For those who do not know, AWS Fargate is a serverless compute engine for containers. It allows you to run, auto-scale and self-heal your containers without the hassle of managing a generic infrastructure. It is limited in multiple ways to it’s bigger brother k8s, but the learning curve is low and I personally believe for most use-cases good enough.
It seems version 1.4 is immediately available *or at least in all the EU regions we operate). So what is the big news ?
Persistent volume support
Well first one of the big drawbacks about ECS Fargate was the lack of support for persistent volumes. Personally I am not a big fan of persistency in containers, but that’s for another discussion. Anyway this lack there of, is now ended. You can now mount Elastic File System (EFS) volumes direclty in ECS Fargate tasks and since it’s based upon NFS (Network File System) this is a widely adopted, supported and a very flexible solution.

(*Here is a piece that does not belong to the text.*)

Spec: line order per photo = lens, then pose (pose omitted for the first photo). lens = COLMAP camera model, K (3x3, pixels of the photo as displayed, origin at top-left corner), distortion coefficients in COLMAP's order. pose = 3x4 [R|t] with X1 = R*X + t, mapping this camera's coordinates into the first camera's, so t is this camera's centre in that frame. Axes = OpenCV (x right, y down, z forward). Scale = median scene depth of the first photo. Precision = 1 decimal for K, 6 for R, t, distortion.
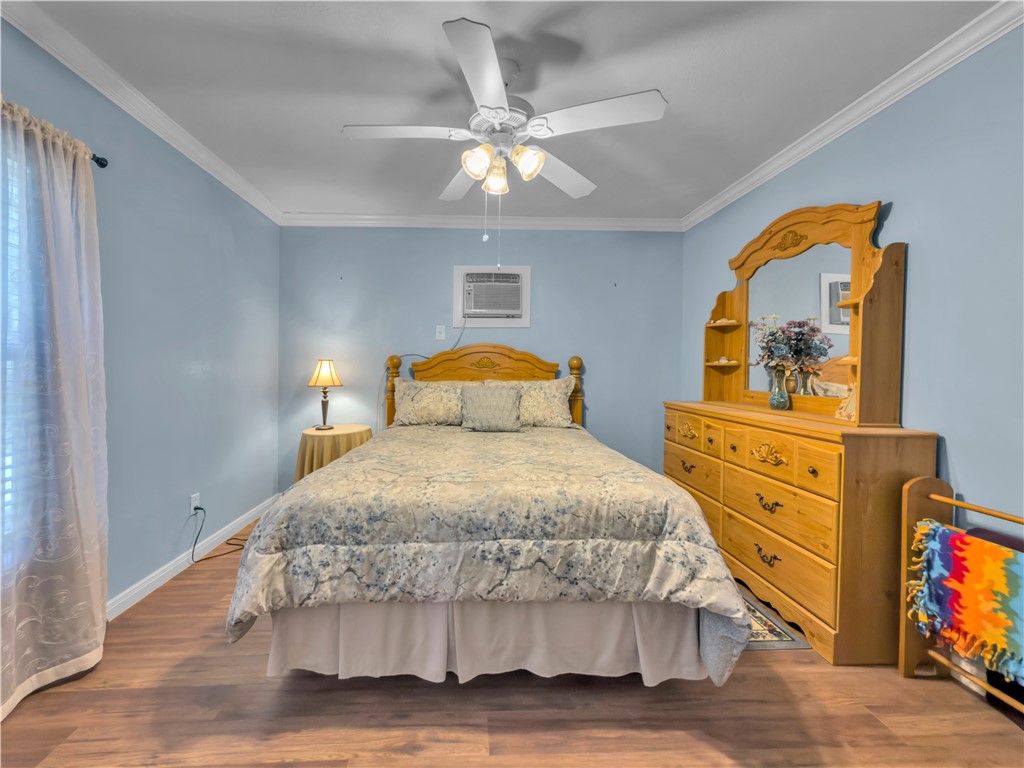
lens RADIAL K [[409.2, 0, 491.5], [0, 409.2, 375.7], [0, 0, 1]] dist [0.000268, -0.000151]
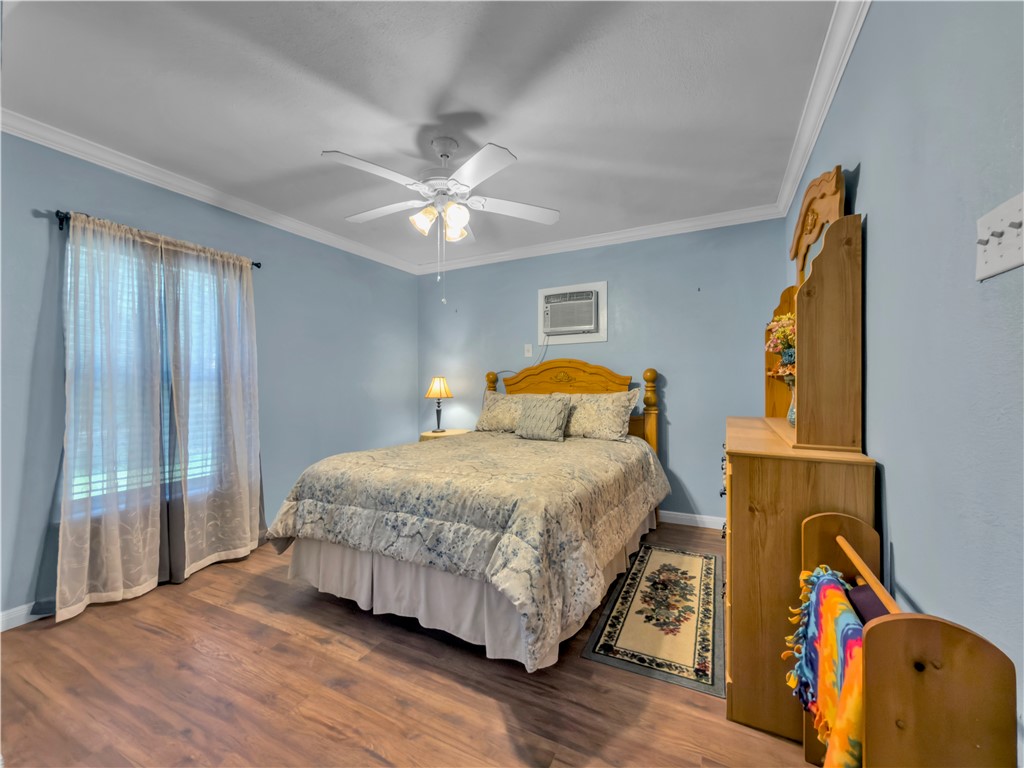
lens RADIAL K [[416.7, 0, 537.1], [0, 416.7, 383.1], [0, 0, 1]] dist [0.000589, 0.000121]
pose [[0.881527, -0.011899, -0.471984, 1.034763], [0.003663, 0.999825, -0.018366, 0.010077], [0.472119, 0.014461, 0.881416, 0.021437]]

Adding extra network monitoring
By adding a new Fargate agent in the profile enabling access to more network performance metrics, we are now able to see more details of network performance in Container Insight. When deploying a task from 1.3 to 1.4 you can quickly notice the new network transmit (TX) and receive (RX) data. Which is a feature long available for EC2 instances but now also for additional monitoring of our high traffic containers and tasks.
No more docker
As explained in the post here in more technical detail the new profile 1.4 will also replace the Docker Engine with containerd as execution engine. Containerd is a 100% open-source industry-standard container runtime backed by the cloud native computing foundation. Our applications will see no differences in how they are executed. But containerd helps AWS to improve their data plane architecture by simplifying it and making it less dependable of a commercial company like Docker.
Although this will have no impact for us developers it is actually a big thing. It shows one again how the industry is moving away from Docker.